Federal redress legislation


The federal government introduced legislation for a national redress scheme for survivors of child sexual abuse in institutions in Parliament late last month.

Minister for Social Services, Christian Porter, said the Commonwealth Redress Scheme for Institutional Child Sexual Abuse Bill 2017 aims to begin the task of alleviating the impact of past institutional child sexual abuse.

The key elements of the proposed scheme are a redress payment of up to $150,000; access to psychological counselling and a direct personal response from the responsible institution, if requested by the survivor.

The Commonwealth Redress Scheme is reliant on buy-in from all states and territories, churches and other non-government institutions.

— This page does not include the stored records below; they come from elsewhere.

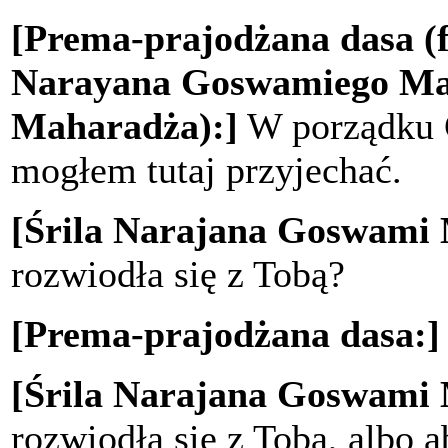
[Prema-prajodżana dasa (f
Narayana Goswamiego Mah
Maharadża):]
W porządku G
mogłem tutaj przyjechać.
[Śrila Narajana Goswami
rozwiodła się z Tobą?
[Prema-prajodżana dasa:]
[Śrila Narajana Goswami
rozwiodła się z Tobą, albo a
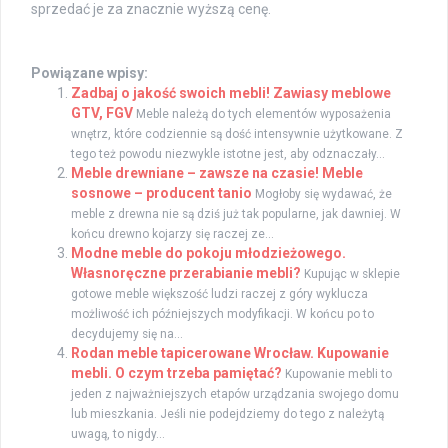
sprzedać je za znacznie wyższą cenę.
Powiązane wpisy:
Zadbaj o jakość swoich mebli! Zawiasy meblowe
GTV, FGV
Meble należą do tych elementów wyposażenia
wnętrz, które codziennie są dość intensywnie użytkowane. Z
tego też powodu niezwykle istotne jest, aby odznaczały...
Meble drewniane – zawsze na czasie! Meble
sosnowe – producent tanio
Mogłoby się wydawać, że
meble z drewna nie są dziś już tak popularne, jak dawniej. W
końcu drewno kojarzy się raczej ze...
Modne meble do pokoju młodzieżowego.
Własnoręczne przerabianie mebli?
Kupując w sklepie
gotowe meble większość ludzi raczej z góry wyklucza
możliwość ich późniejszych modyfikacji. W końcu po to
decydujemy się na...
Rodan meble tapicerowane Wrocław. Kupowanie
mebli. O czym trzeba pamiętać?
Kupowanie mebli to
jeden z najważniejszych etapów urządzania swojego domu
lub mieszkania. Jeśli nie podejdziemy do tego z należytą
uwagą, to nigdy...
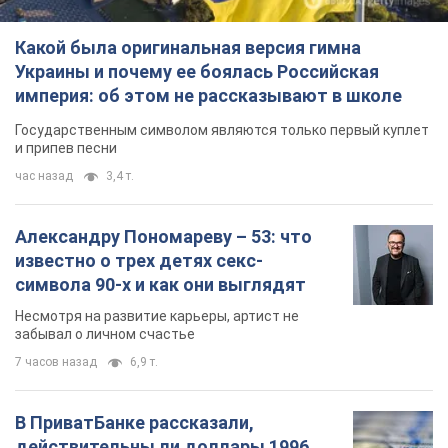
символа 90-х и как они выглядят
Несмотря на развитие карьеры, артист не
забывал о личном счастье
7 часов назад
6,9 т.
В ПриватБанке рассказали,
действительны ли доллары 1996
года: принимают ли обменники и
банки такие купюры
Что делать, если банки и обменники не
принимают старые доллары
8 часов назад
60,3 т.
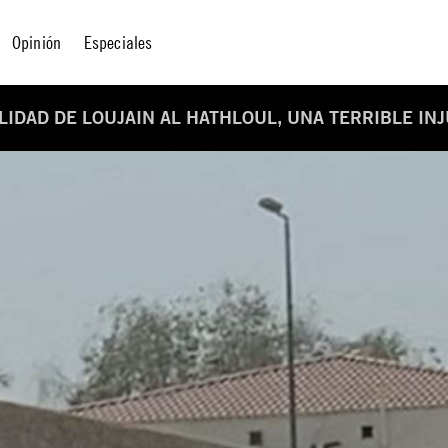
Opinión
Especiales
LIDAD DE LOUJAIN AL HATHLOUL, UNA TERRIBLE INJ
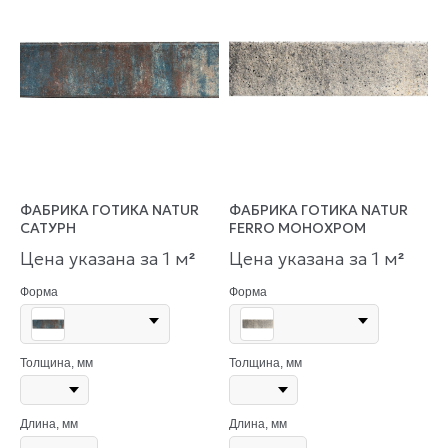
ФАБРИКА ГОТИКА NATUR
ФАБРИКА ГОТИКА NATUR
САТУРН
FERRO МОНОХРОМ
Цена указана за 1 м
Цена указана за 1 м
²
²
Форма
Форма
Толщина, мм
Толщина, мм
Длина, мм
Длина, мм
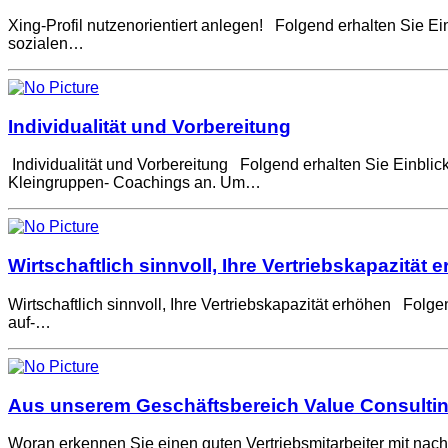
Xing-Profil nutzenorientiert anlegen! Folgend erhalten Sie E
sozialen…
Individualität und Vorbereitung
Individualität und Vorbereitung Folgend erhalten Sie Einbl
Kleingruppen- Coachings an. Um…
Wirtschaftlich sinnvoll, Ihre Vertriebskapazität 
Wirtschaftlich sinnvoll, Ihre Vertriebskapazität erhöhen Folg
auf-…
Aus unserem Geschäftsbereich Value Consulti
Woran erkennen Sie einen guten Vertriebsmitarbeiter mit nac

Most potential partners to the scheme are waiting to see how the legislation will unfold.

Concern has been expressed about people automatically excluded from accessing the scheme, including survivors jailed for a variety of offenses, as well as  children who experience sexual abuse in detention centres.

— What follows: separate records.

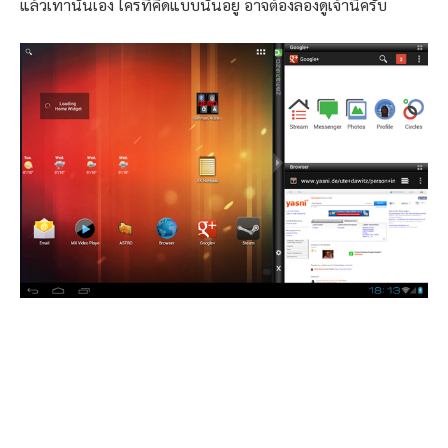
แล้วเท่านั้นเอง ใครที่คิดแบบนั้นอยู่ อาจต้องลองดูเจ้านี่ครับ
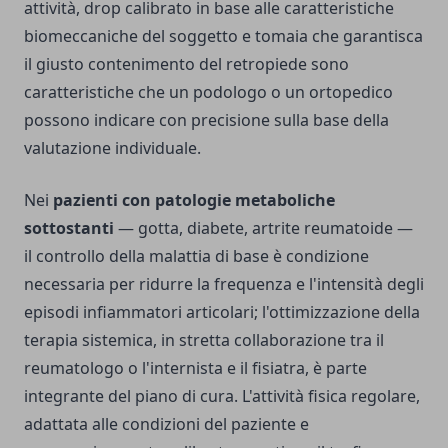
attività, drop calibrato in base alle caratteristiche
biomeccaniche del soggetto e tomaia che garantisca
il giusto contenimento del retropiede sono
caratteristiche che un podologo o un ortopedico
possono indicare con precisione sulla base della
valutazione individuale.
Nei
pazienti con patologie metaboliche
sottostanti
— gotta, diabete, artrite reumatoide —
il controllo della malattia di base è condizione
necessaria per ridurre la frequenza e l'intensità degli
episodi infiammatori articolari; l'ottimizzazione della
terapia sistemica, in stretta collaborazione tra il
reumatologo o l'internista e il fisiatra, è parte
integrante del piano di cura. L'attività fisica regolare,
adattata alle condizioni del paziente e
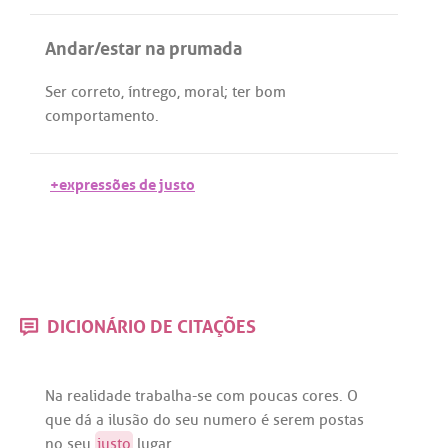
Andar/estar na prumada
Ser
correto
,
íntrego
,
moral
;
ter
bom
comportamento
.
+expressões de justo
DICIONÁRIO DE CITAÇÕES
Na
realidade
trabalha
-
se
com
poucas
cores
. O
que
dá
a
ilusão
do
seu
numero
é
serem
postas
no
seu
justo
lugar
.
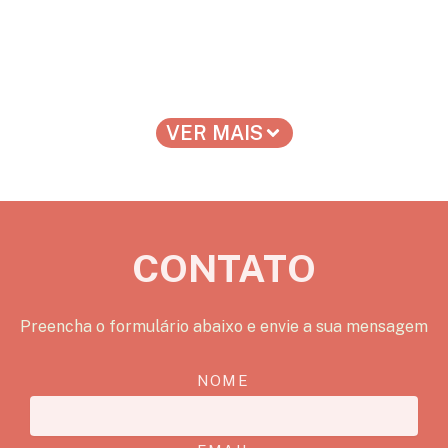
VER MAIS
CONTATO
Preencha o formulário abaixo e envie a sua mensagem
NOME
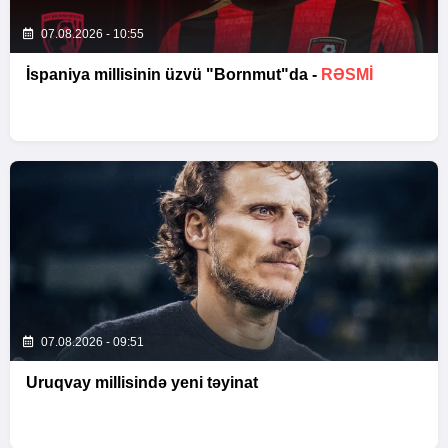
07.08.2026 - 10:55
İspaniya millisinin üzvü "Bornmut"da -
RƏSMİ
07.08.2026 - 09:51
Uruqvay millisində yeni təyinat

Church groups have expressed reservations about the lack of any real pastoral care in what could be described as a purely administrative scheme.

The Catholic Church has stated it will not sign up to the Commonwealth scheme unless all the states and territories elect to be part of it.

The chief executive of the Catholic Church’s Truth and Justice Healing Council, Francis Sullivan, said he believed the Commonwealth had constitutional advice that unless the states opt in, then churches and institutions in those states can’t participate.

“In other words it’s over to the states,” Mr Sullivan said.

Mr Porter said that, assuming the legislation is passed, applications for redress to the Scheme can be made from 1 July 2018. The Commonwealth has promised a dedicated telephone helpline and website will be available from March next year to provide information to survivors and their families.